# Data lines
Begin

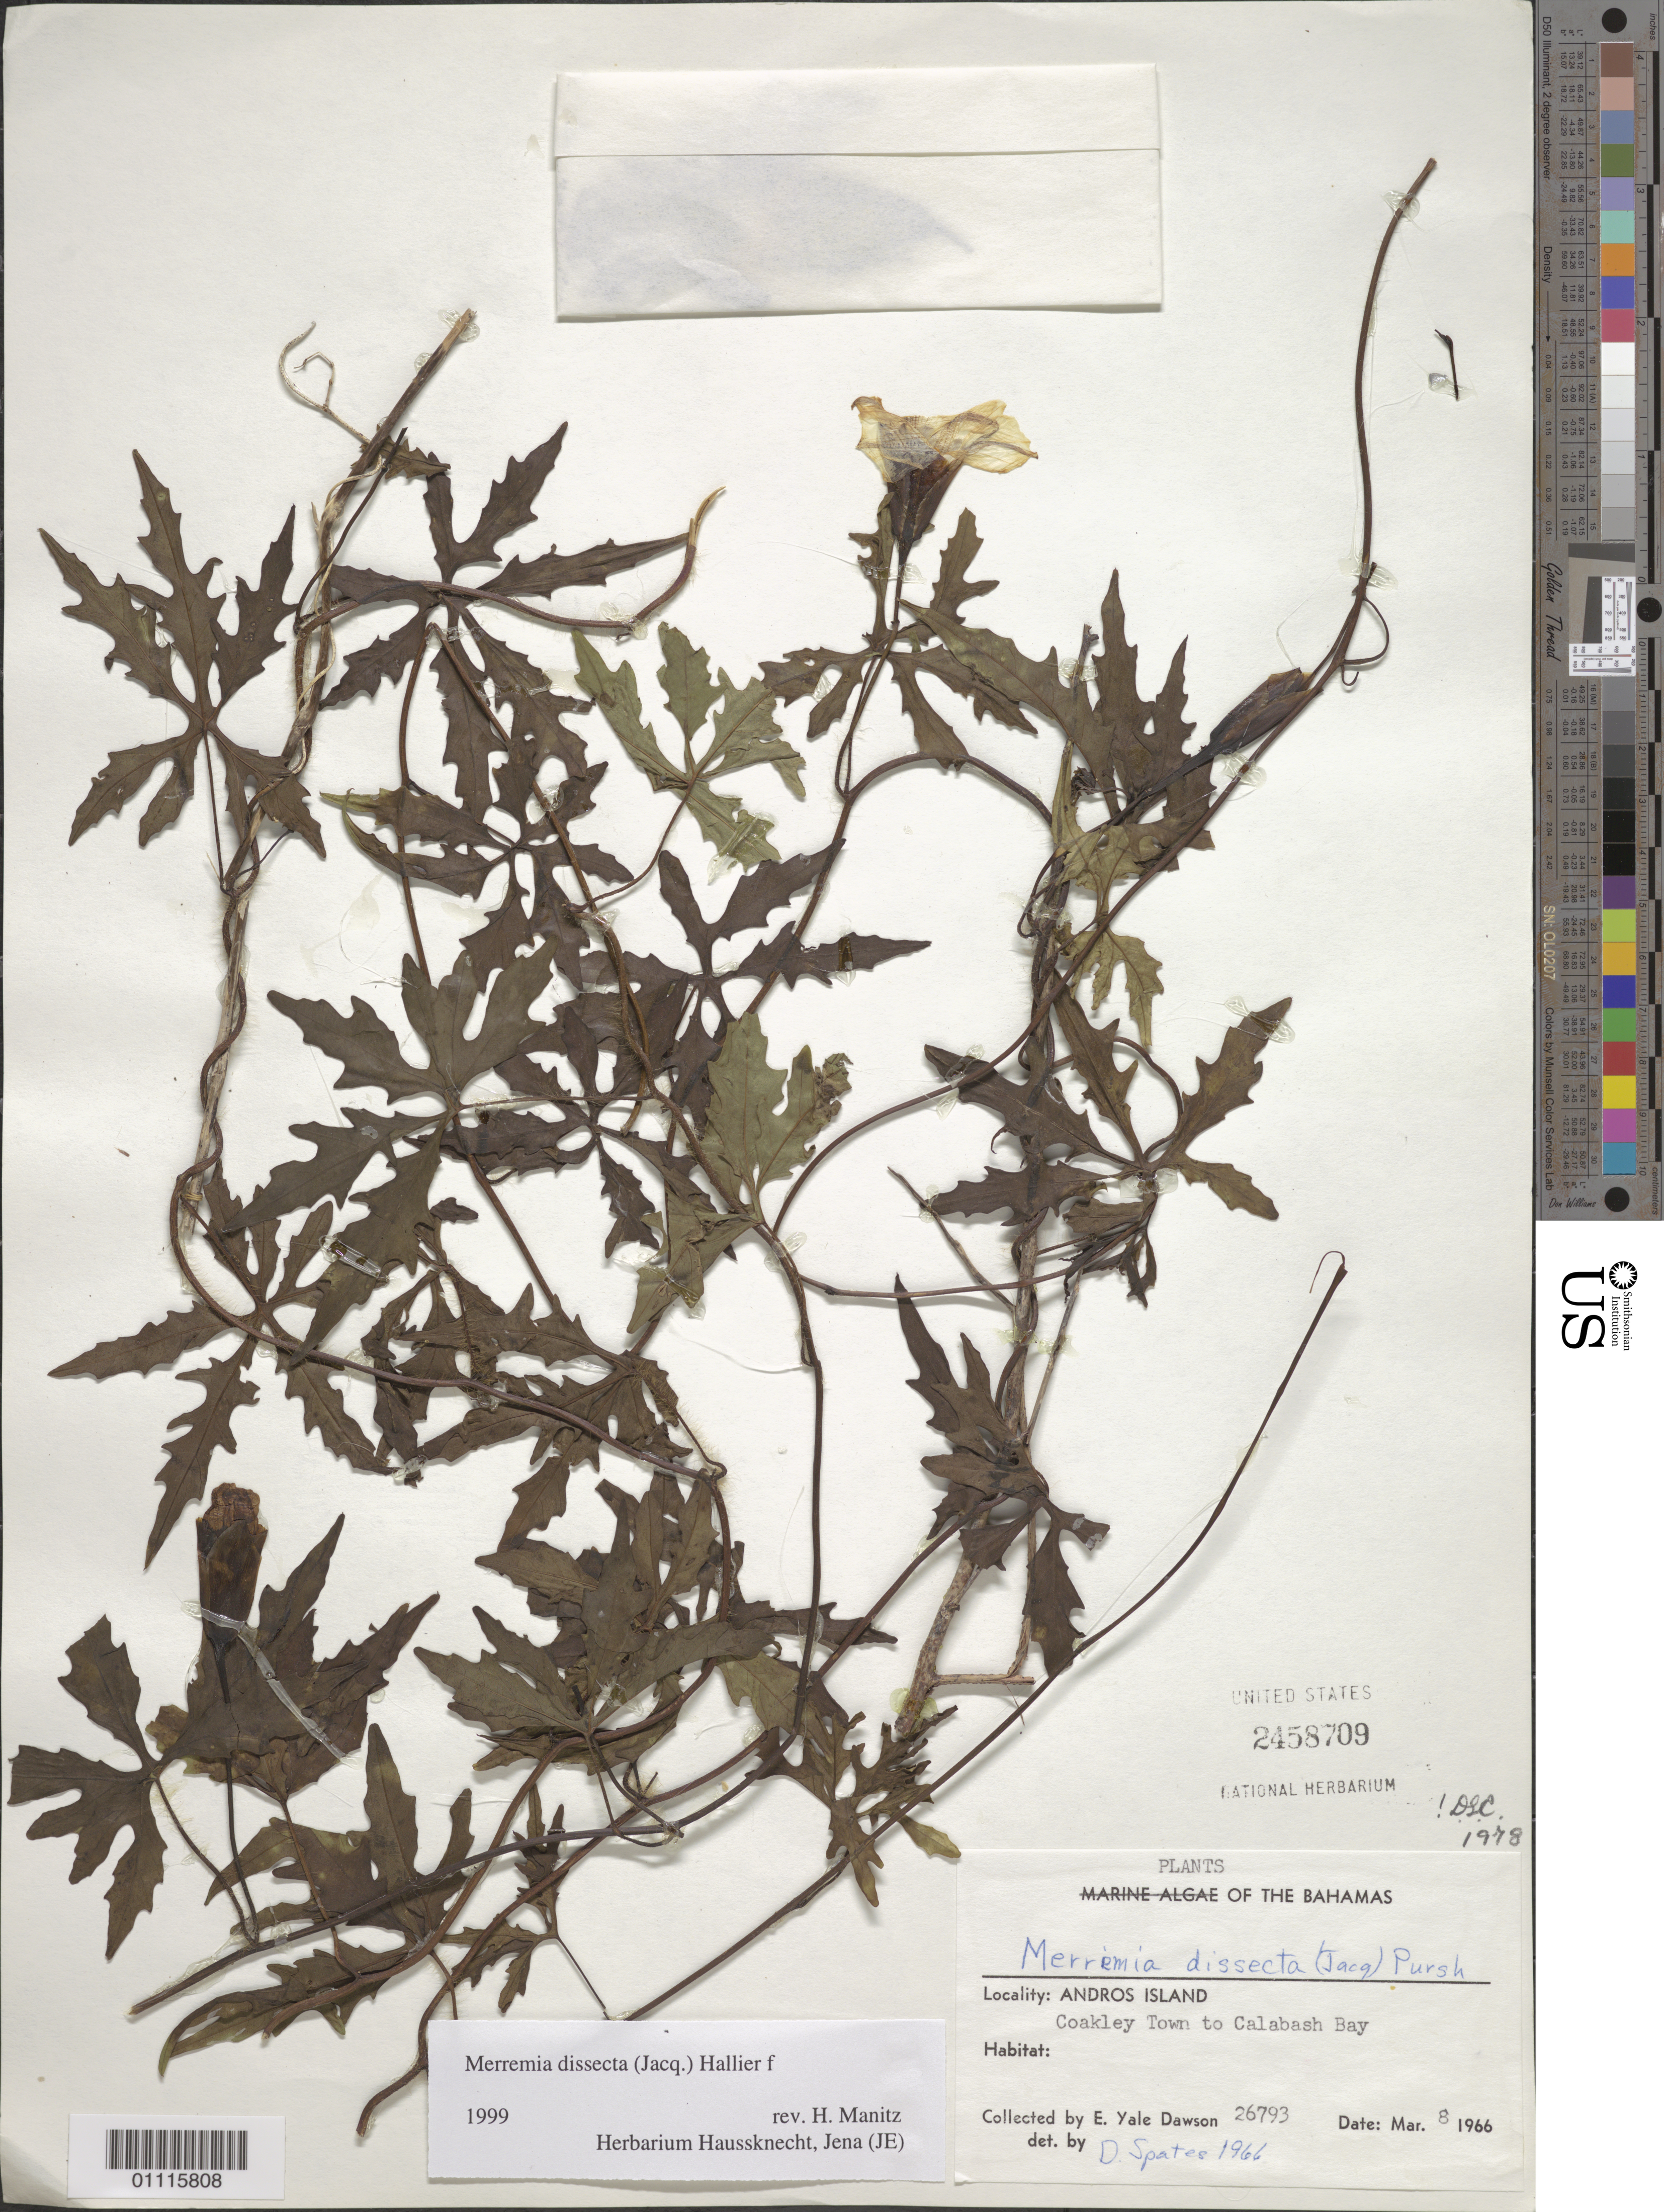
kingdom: Plantae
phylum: Tracheophyta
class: Magnoliopsida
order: Solanales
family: Convolvulaceae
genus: Distimake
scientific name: Distimake dissectus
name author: (Jacq.) A. R. Simões & Staples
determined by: Strong, Mark T., (BOT), Smithsonian Institution - National Museum of Natural History (UNITED STATES)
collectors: E. Y. Dawson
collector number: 26793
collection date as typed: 08 Mar 1966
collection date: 1966-03-08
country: Bahamas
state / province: North Andros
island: Andros I.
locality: Coakley Town to Calabash Bay.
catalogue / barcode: US 2458709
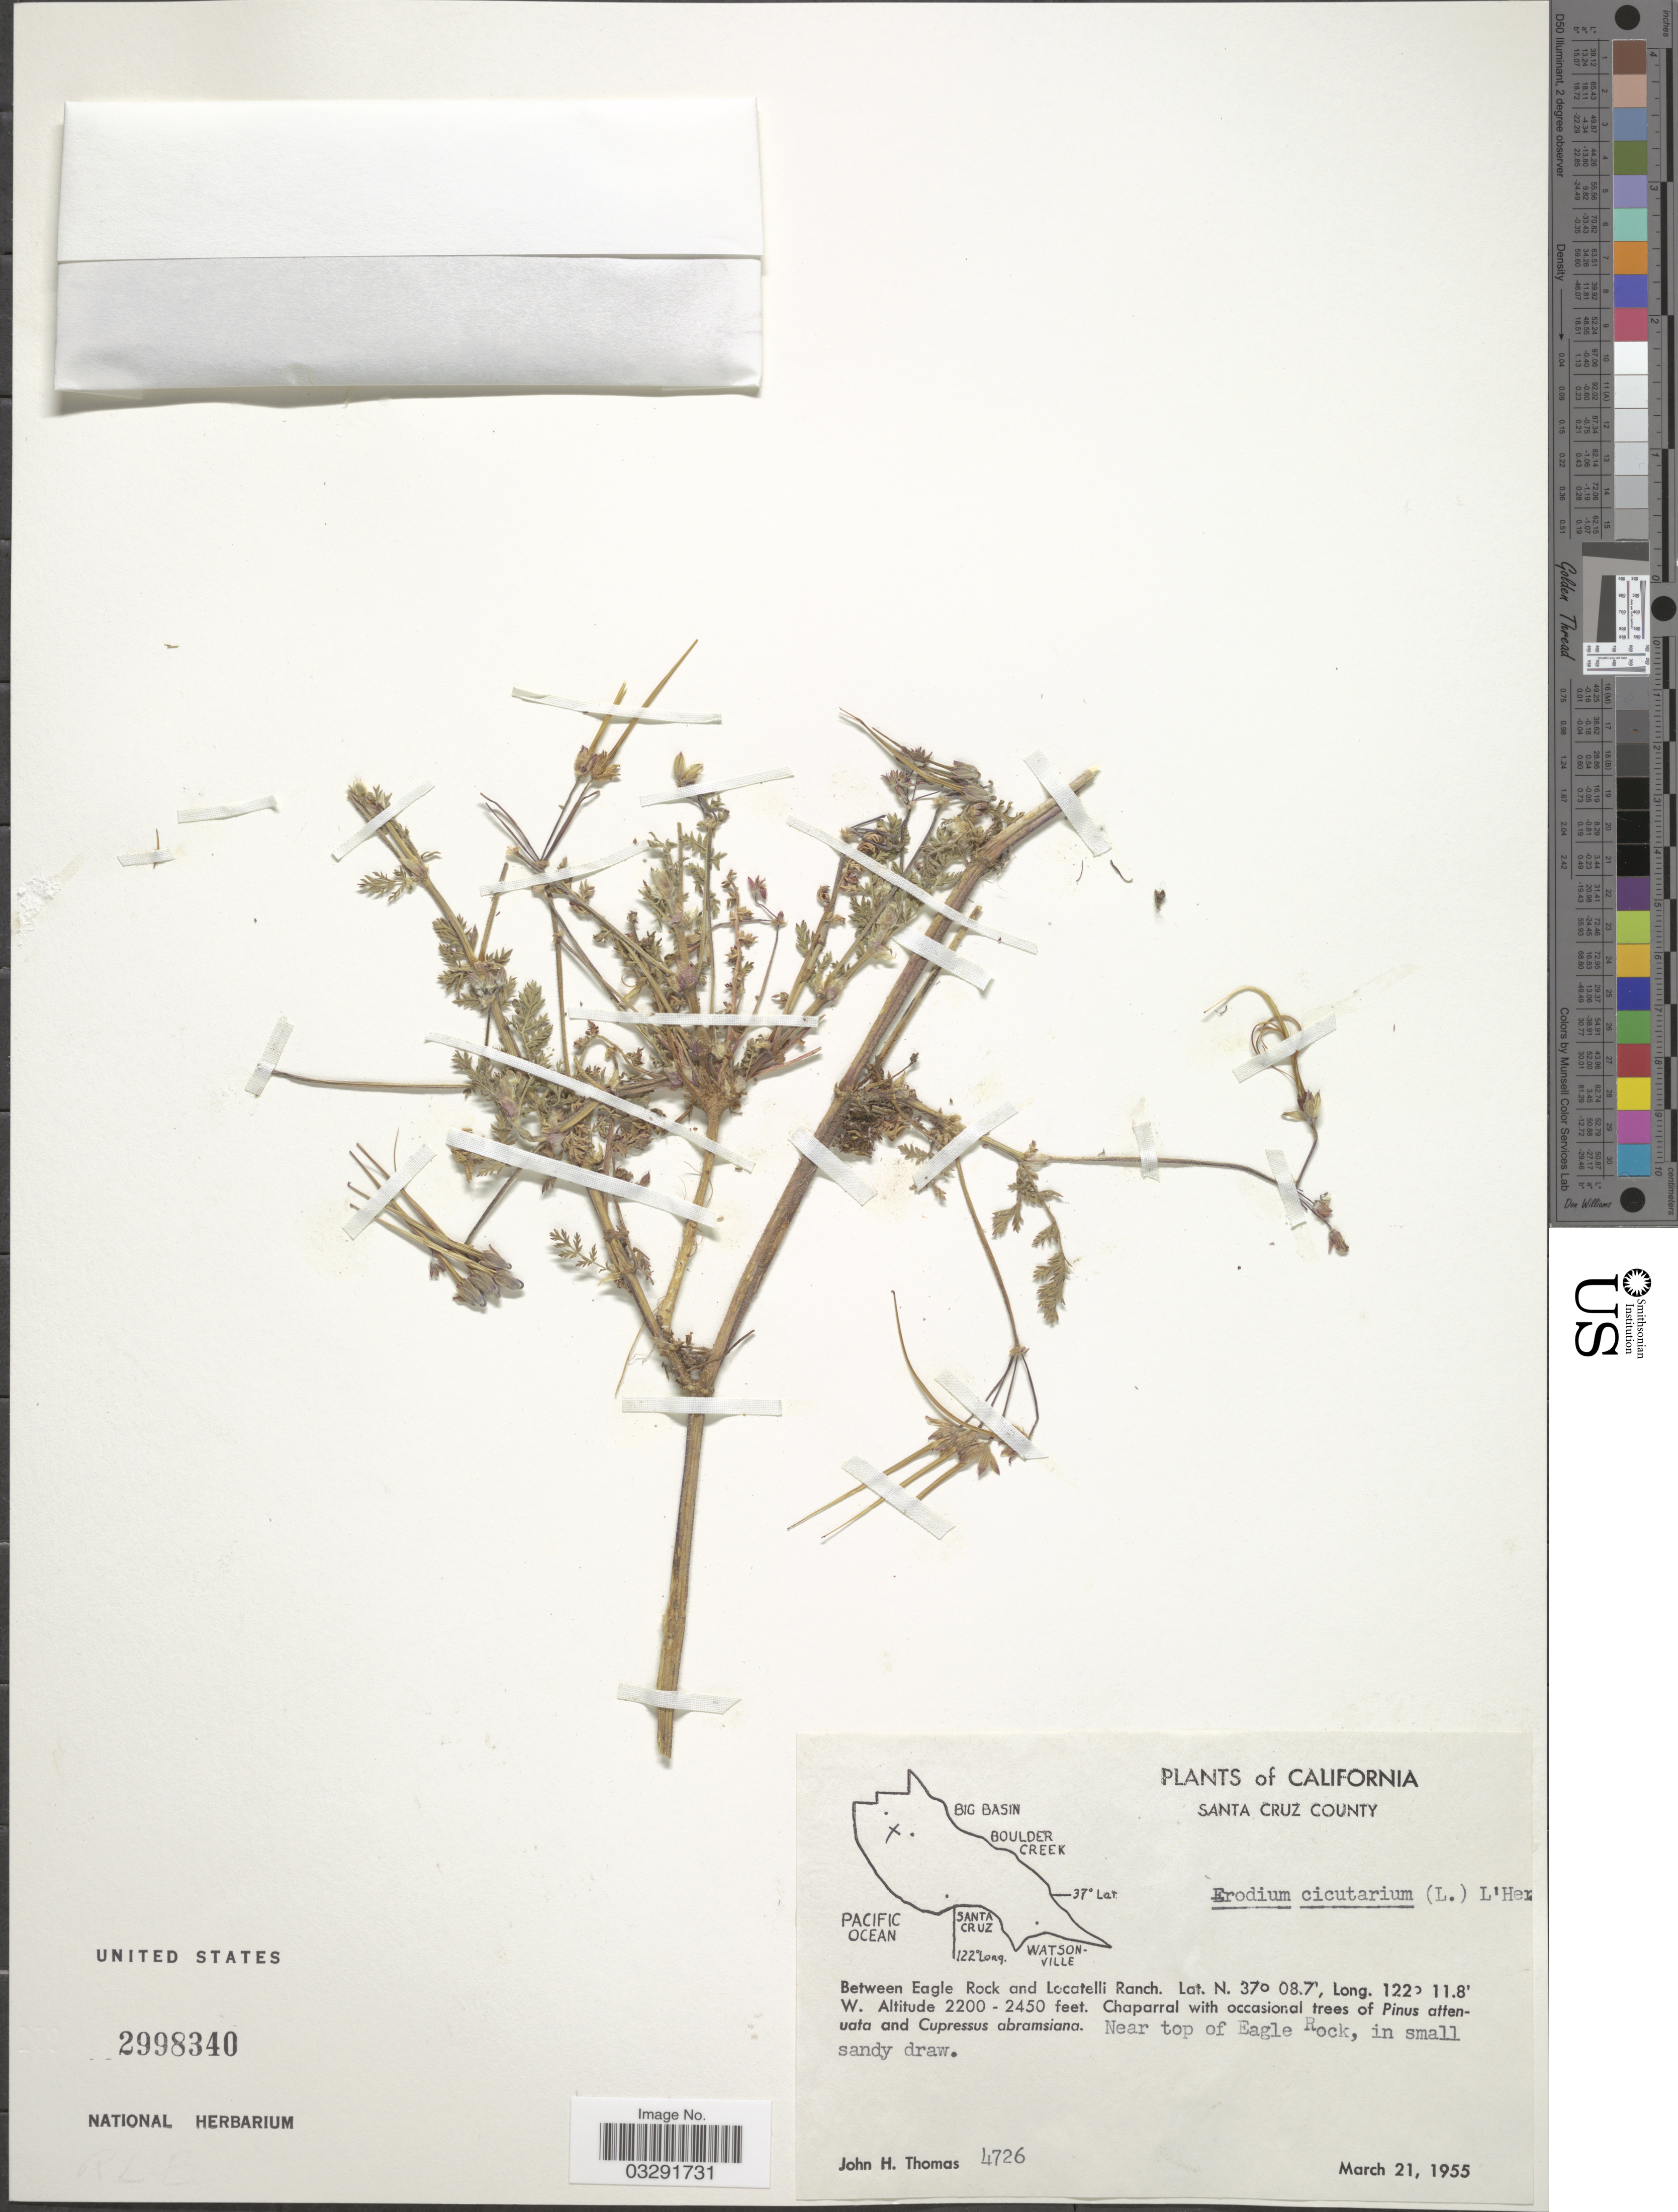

End

# Task prompt
Can you reproduce all the rows above word for word, leaving out the pictures?

# The response
kingdom: Plantae
phylum: Tracheophyta
class: Magnoliopsida
order: Solanales
family: Convolvulaceae
genus: Distimake
scientific name: Distimake dissectus
name author: (Jacq.) A. R. Simões & Staples
determined by: Strong, Mark T., (BOT), Smithsonian Institution - National Museum of Natural History (UNITED STATES)
collectors: E. Y. Dawson
collector number: 26793
collection date as typed: 08 Mar 1966
collection date: 1966-03-08
country: Bahamas
state / province: North Andros
island: Andros I.
locality: Coakley Town to Calabash Bay.
catalogue / barcode: US 2458709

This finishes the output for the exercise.